YOUR TASK -> Show, from the entries below, every line in which "Left" appears.

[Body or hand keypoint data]
BEGIN

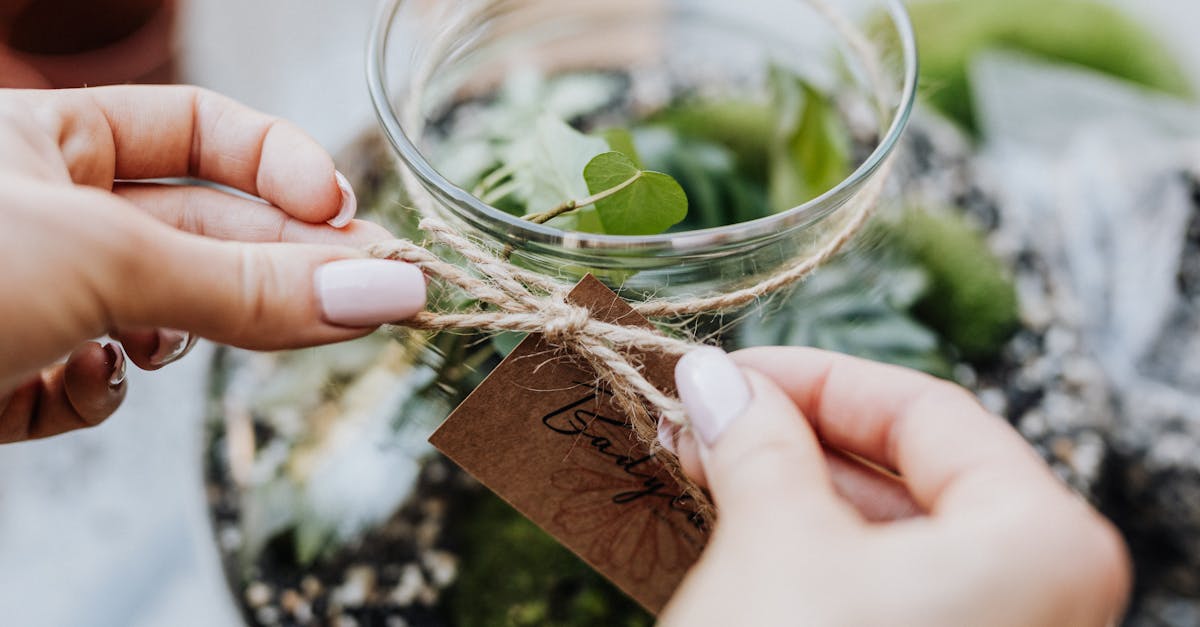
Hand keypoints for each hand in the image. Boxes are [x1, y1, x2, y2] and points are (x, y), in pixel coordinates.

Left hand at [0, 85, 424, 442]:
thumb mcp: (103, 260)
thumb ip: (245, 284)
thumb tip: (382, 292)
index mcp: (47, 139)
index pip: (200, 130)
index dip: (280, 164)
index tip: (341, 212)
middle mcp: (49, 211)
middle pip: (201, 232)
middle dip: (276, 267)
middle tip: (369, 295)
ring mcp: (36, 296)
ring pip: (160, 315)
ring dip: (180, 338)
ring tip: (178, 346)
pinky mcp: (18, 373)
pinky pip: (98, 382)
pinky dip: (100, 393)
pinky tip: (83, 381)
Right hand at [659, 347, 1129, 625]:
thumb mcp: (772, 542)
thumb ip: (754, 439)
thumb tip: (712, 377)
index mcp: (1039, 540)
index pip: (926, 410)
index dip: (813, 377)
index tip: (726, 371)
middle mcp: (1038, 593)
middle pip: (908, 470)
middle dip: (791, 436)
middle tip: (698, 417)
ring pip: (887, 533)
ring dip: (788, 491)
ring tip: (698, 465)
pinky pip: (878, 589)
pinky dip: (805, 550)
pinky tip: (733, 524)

END
BEGIN

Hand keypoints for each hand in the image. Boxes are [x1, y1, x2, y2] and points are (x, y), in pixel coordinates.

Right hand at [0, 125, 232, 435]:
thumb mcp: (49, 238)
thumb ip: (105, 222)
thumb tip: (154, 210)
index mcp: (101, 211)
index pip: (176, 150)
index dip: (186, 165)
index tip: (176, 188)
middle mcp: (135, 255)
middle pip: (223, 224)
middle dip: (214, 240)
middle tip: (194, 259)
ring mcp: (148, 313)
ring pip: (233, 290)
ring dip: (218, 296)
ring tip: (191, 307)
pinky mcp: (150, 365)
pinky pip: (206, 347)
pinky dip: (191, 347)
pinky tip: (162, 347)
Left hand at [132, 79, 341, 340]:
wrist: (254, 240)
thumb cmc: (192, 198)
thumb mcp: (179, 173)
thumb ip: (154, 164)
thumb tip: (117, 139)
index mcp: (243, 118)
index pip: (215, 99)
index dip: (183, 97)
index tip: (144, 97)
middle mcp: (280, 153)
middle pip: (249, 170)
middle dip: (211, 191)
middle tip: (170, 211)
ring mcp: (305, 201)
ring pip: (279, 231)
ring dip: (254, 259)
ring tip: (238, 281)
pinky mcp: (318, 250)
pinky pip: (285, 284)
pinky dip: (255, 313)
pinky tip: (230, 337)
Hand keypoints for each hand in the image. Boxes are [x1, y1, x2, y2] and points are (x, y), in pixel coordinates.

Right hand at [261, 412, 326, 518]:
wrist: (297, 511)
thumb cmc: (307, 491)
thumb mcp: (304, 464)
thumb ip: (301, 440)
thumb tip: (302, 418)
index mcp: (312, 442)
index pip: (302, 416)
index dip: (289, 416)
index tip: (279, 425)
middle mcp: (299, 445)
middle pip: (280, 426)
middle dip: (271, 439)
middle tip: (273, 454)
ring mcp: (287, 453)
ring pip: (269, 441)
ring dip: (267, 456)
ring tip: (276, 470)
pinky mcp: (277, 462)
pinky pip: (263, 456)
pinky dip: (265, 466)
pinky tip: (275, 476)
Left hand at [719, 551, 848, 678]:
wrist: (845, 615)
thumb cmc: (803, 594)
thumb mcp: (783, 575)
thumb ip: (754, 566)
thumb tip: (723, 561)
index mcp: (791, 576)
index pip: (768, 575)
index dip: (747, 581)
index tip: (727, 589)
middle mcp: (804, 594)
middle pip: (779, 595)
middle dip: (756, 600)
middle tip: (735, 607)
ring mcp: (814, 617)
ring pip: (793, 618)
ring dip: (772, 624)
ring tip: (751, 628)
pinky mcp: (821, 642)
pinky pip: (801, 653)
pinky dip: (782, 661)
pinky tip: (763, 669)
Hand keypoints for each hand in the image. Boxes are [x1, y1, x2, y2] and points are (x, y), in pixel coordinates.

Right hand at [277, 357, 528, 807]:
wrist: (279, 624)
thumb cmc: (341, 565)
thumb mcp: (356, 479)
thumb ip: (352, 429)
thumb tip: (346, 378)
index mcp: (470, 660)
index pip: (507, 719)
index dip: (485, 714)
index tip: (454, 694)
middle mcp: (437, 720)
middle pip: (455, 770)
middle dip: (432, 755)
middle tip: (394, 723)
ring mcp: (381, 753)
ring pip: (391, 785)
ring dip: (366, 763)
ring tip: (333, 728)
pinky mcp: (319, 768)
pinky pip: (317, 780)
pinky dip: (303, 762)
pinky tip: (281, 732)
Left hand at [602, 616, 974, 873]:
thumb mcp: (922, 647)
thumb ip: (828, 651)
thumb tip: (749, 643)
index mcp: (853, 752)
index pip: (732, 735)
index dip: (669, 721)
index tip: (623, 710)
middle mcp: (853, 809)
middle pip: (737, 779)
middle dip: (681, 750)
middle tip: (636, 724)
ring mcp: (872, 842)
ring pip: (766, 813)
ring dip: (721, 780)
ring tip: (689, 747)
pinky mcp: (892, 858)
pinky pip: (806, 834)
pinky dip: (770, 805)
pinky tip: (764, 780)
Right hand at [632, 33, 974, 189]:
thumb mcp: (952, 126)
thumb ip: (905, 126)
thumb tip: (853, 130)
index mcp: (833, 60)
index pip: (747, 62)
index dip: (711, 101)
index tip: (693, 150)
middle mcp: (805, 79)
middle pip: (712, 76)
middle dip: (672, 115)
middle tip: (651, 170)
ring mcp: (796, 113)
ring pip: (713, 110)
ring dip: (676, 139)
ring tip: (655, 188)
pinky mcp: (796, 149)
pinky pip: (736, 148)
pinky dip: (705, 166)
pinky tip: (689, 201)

END
BEGIN

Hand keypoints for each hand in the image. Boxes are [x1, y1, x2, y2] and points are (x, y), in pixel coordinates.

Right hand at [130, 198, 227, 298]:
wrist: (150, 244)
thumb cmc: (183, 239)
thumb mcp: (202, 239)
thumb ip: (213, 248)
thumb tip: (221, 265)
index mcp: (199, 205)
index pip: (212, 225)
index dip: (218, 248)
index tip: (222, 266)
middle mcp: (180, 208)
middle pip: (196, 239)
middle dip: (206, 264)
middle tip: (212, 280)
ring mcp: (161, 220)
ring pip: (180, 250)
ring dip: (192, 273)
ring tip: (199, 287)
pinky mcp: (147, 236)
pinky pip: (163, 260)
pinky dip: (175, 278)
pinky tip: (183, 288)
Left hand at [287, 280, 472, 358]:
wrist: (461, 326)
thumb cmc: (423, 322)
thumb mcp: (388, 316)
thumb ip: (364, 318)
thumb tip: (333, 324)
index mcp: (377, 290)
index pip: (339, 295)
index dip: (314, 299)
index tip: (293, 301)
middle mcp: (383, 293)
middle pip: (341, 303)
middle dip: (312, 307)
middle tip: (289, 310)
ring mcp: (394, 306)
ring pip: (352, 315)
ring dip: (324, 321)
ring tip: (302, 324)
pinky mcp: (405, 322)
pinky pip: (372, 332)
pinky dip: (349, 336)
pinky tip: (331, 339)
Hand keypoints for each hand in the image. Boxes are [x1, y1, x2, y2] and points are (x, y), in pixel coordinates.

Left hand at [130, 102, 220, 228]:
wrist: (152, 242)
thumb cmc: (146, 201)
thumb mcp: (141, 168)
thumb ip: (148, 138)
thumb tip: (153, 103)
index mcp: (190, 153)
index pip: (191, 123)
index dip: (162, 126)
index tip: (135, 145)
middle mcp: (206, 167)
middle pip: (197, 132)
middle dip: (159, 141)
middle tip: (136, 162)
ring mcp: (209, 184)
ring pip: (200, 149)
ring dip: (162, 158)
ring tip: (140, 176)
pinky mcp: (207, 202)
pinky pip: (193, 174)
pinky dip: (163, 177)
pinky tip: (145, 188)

END

RESPONSE AREA ->
Left hand at [0, 85, 424, 442]:
Left hand at [132, 79, 341, 340]:
Left hand at [719, 551, 848, 678]:
Left hand at [602, 616, 974, 873]:
Left hand at [287, 280, 472, 358]:
Left hand at [130, 102, 220, 228]:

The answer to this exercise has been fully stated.